Template repo for submission

3.1. Objective & Evaluation#

This week your goal is to do a small exploratory data analysis for two datasets of your choice.

Table 3.1 plot basic views of data and generate descriptive statistics and basic plots#

task

skill (max level)

compute and display overall statistics

summarize (2)

compute and display individual statistics of a datasets

summarize (2)

group a data set by a variable and compute summary statics

summarize (2)

plot two different pairwise relationships

visualize (2)

interpret the statistics and plots

summarize (2), visualize (2)

load data from at least two different file types

access (2)

compare and contrast the file types and/or sources

access (2)

match questions appropriate to the dataset and match plots and stats

process (1)

3.2. Choose Datasets#

Each Dataset must have at least three variables, but can have more. Both datasets must have multiple types of variables. These can be datasets you used last week, if they meet the criteria below.

3.2.1. Dataset 1 (d1)#

must include at least:

  • two continuous valued variables and

  • one categorical variable.

3.2.2. Dataset 2 (d2)#

must include at least:

  • two categorical variables and

  • one continuous valued variable

3.3. EDA#

Use a separate notebook for each dataset, name them dataset_01.ipynb and dataset_02.ipynb.

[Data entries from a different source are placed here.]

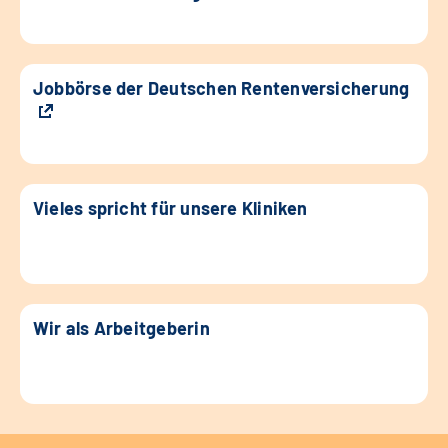
Jobbörse der Deutschen Rentenversicherung
Vieles spricht für unsere Kliniken
Wir als Arbeitgeberin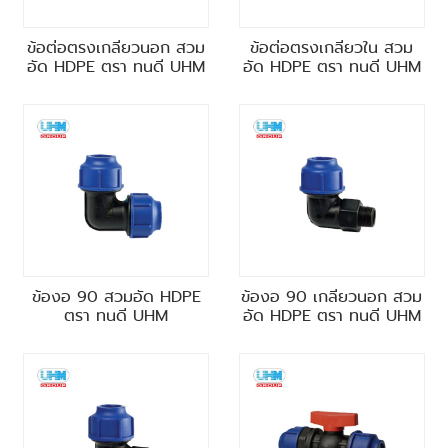
ข้อต่อตรงเกลียวนอก สวม
ข้อต่อตรงเกลียวใน สวม
อัด HDPE ตรา ทนดี UHM
อัด HDPE ตรา ทนดี UHM
ข้องอ 90 สวมอัด HDPE
ข้องอ 90 เกลียวนอก สวม
ตรา ทนดี UHM
อัด HDPE ตรา ทนดี UHM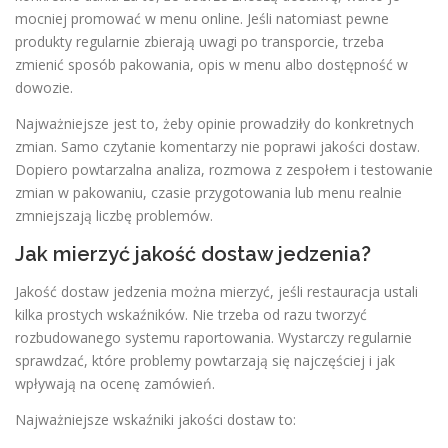
mocniej promować w menu online. Jeśli natomiast pewne
produkty regularnie zbierają uwagi po transporcie, trzeba
zmienić sposób pakowania, opis w menu albo dostępność w
dowozie.
Najważniejsze jest to, żeby opinie prowadziły do konkretnych
zmian. Samo czytanie komentarzy nie poprawi jakości dostaw.
Dopiero powtarzalna analiza, rozmowa z zespołem i testowanie
zmian w pakowaniu, czasie przygotowania lub menu realnie
zmniejszają liczbę problemów.
Jak mierzyć jakość dostaw jedzenia?
Jakość dostaw jedzenia można mierzyć, jeśli restauracja ustali
kilka prostych wskaźników. Nie trzeba od razu tworzyć
rozbudowanego systemu raportowania. Wystarczy regularnie
sprawdzać, które problemy powtarzają się najczęściej i jak
wpływają na ocenę zamówień.
Najważniejsze wskaźniki jakości dostaw to: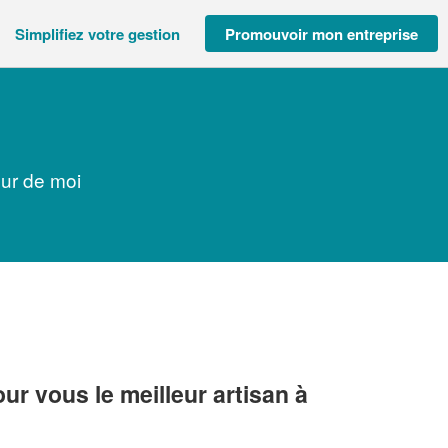
Simplifiez votre gestion
Promouvoir mon entreprise
our de moi
r vous le meilleur artisan à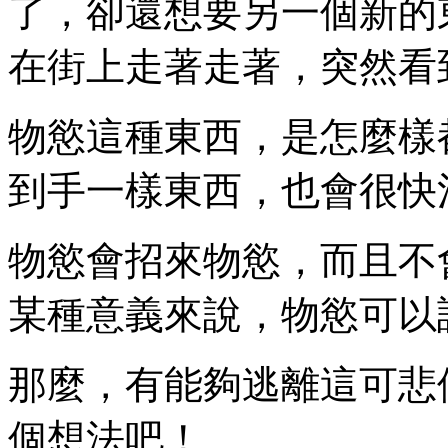
了，卻還想要另一個新的
在街上走著走著，突然看
物慾這種東西，是怎麼樣
到手一樣東西，也會很快
物慾會招來物慾，而且不
某種意義來說，物慾可以
那麼，有能夠逃離這可悲
個想法吧！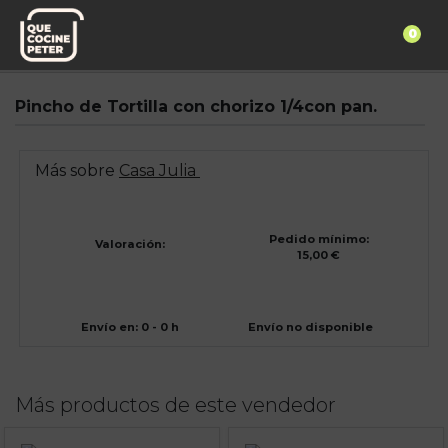
0
Pedido express
Casa Julia
Pincho de Tortilla con chorizo 1/4con pan.
Más sobre
Casa Julia
Pedido mínimo:
Valoración:
15,00 €
Envío en: 0 - 0 h
Envío no disponible
Más productos de este vendedor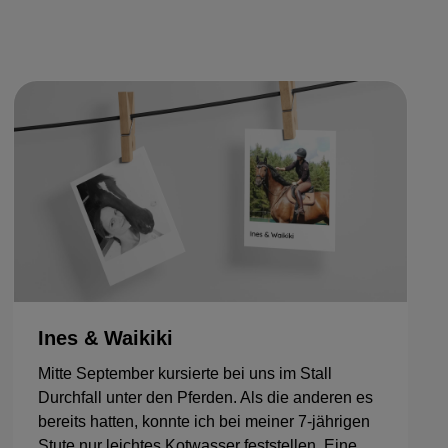
Ines & Waikiki
Mitte September kursierte bei uns im Stall
Durchfall unter den Pferden. Als die anderen es
bereits hatten, konnte ich bei meiner 7-jährigen
Stute nur leichtes Kotwasser feststellen. Eine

For each dataset, in a dedicated notebook, complete the following:

  1. Load the data to a notebook as a DataFrame from url or local path, if local, include the data in your repository.

  2. Explore the dataset in a notebook enough to describe its structure use the heading ## Description

    • shape

    • columns

    • variable types

    • overall summary statisics

  3. Write a short description of what the data contains and what it could be used for

  4. Ask and answer 4 questions using statistics, split-apply-combine, and visualizations. Make a heading for each question using a markdown cell and H2:##. Make sure your analyses meet the criteria in the check lists below. Interpret the answer from the analysis/plot.

  5. Describe what, if anything might need to be done to clean or prepare this data for further analysis

3.3.1. Dataset 1 Checklist#

  1. Overall summary statistics grouped by a categorical variable

  2. A single statistic grouped by a categorical variable

  3. a scatter plot with the points colored by a categorical variable

  4. a plot and summary table that convey the same information. This can be one statistic or many.

3.3.2. Dataset 2 Analysis#

  1. two individual summary statistics for one variable

  2. one summary statistic grouped by two categorical variables

  3. a figure with a grid of subplots that correspond to two categorical variables

  4. a plot and summary table that convey the same information. This can be one statistic or many.

Tip

Be sure to start early and use help hours to make sure you have a plan for all of these.

Think Ahead

  1. How could you make more customized summary tables?

  2. Could you use any of the variables in this dataset to add more variables that would make interesting ways to apply split-apply-combine? (eg thresholding a continuous value to make a categorical value)